>>

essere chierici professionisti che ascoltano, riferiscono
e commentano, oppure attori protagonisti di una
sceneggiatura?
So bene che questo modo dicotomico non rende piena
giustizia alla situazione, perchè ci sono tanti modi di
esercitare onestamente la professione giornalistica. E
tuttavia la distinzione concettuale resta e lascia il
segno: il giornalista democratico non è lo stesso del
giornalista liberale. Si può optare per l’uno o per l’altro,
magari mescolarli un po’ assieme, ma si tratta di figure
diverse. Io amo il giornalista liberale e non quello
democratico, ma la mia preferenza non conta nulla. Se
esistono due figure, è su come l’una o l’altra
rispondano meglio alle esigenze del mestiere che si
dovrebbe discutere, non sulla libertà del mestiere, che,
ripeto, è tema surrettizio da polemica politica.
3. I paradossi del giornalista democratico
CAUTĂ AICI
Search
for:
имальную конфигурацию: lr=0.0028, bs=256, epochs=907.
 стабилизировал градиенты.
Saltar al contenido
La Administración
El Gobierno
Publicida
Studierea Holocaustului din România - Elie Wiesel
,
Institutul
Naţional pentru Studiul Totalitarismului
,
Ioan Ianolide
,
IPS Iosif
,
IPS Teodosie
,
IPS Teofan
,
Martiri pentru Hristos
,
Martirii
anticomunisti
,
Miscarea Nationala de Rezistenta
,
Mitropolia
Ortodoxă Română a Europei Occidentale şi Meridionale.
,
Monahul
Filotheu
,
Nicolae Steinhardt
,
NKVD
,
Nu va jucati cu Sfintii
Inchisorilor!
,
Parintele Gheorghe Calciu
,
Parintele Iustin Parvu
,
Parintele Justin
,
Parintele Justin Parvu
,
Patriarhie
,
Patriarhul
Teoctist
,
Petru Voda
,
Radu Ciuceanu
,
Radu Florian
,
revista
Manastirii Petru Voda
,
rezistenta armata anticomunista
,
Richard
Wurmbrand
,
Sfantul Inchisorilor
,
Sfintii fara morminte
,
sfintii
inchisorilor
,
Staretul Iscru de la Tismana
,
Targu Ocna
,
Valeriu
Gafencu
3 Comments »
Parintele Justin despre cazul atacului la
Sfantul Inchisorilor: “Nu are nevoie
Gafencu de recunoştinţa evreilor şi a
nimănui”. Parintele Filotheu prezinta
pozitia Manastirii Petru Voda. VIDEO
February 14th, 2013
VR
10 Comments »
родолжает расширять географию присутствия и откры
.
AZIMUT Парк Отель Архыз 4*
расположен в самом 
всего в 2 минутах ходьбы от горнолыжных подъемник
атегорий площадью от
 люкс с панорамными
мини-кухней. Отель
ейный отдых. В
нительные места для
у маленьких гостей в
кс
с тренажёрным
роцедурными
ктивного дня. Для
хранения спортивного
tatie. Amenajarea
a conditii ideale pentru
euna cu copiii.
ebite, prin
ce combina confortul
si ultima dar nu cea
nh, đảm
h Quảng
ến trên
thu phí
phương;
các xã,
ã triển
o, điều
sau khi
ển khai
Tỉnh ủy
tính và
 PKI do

<<

**EXERCISE OBJECTIVE**. Beginning with the line that contains "diverse. Io amo", restate word for word each line through the last one in the data, and write nothing more.

**EXERCISE RESPONSE**.
diverse. Io amo il giornalista liberale e non quello
democratico, ma la mia preferenza non conta nulla. Se
esistono due figure, è su come l’una o l’altra
rispondano meglio alle esigenze del mestiere che si
dovrebbe discutere, non sulla libertà del mestiere, che,
ripeto, è tema surrettizio da polemica politica.
3. I paradossi del giornalista democratico
CAUTĂ AICI
Search
for:
имальную конфигурацию: lr=0.0028, bs=256, epochs=907.
 стабилизировал градиенты.
Saltar al contenido
La Administración
El Gobierno
Publicida
Studierea Holocaustului din România - Elie Wiesel
,
Institutul
Naţional pentru Studiul Totalitarismului
,
Ioan Ianolide
,
IPS Iosif
,
IPS Teodosie
,
IPS Teofan
,
Martiri pentru Hristos
,
Martirii
anticomunisti
,
Miscarea Nationala de Rezistenta
,
Mitropolia
Ortodoxă Română a Europei Occidentale şi Meridionale.
,
Monahul
Filotheu
,
Nicolae Steinhardt
,
NKVD
,
Nu va jucati cu Sfintii
Inchisorilor!
,
Parintele Gheorghe Calciu
,
Parintele Iustin Parvu
,
Parintele Justin
,
Parintele Justin Parvu
,
Patriarhie
,
Patriarhul
Teoctist
,
Petru Voda
,
Radu Ciuceanu
,
Radu Florian
,
revista
Manastirii Petru Voda
,
rezistenta armata anticomunista
,
Richard
Wurmbrand
,
Sfantul Inchisorilor
,
Sfintii fara morminte
,
sfintii
inchisorilor
,
Staretul Iscru de la Tismana
,
Targu Ocna
,
Valeriu
Gafencu
3 Comments »
Parintele Justin despre cazul atacului la
Sfantul Inchisorilor: “Nu are nevoie
Gafencu de recunoştinţa evreilor şi a
nimănui”. Parintele Filotheu prezinta
pozitia Manastirii Petru Voda. VIDEO
February 14th, 2013
VR
10 Comments »
родолжает расширять географию присутствия и откры
.
AZIMUT Парк Отель Архыз 4*
расположен в самом 
всего в 2 минутах ходьбы от горнолыжных подъемник
атегорий площадью от
 люкс с панорамными
мини-кухней. Отель
ейный отдых. В
нительные места для
у маленьких гостей в
кс
с тренажёрным
роцедурными
ктивного дня. Для
хранения спортивного
tatie. Amenajarea
a conditii ideale pentru
euna cu copiii.
ebite, prin
ce combina confortul
si ultima dar nu cea
nh, đảm
h Quảng
ến trên
thu phí
phương;
các xã,
ã triển
o, điều
sau khi
ển khai
Tỉnh ủy
tính và
 PKI do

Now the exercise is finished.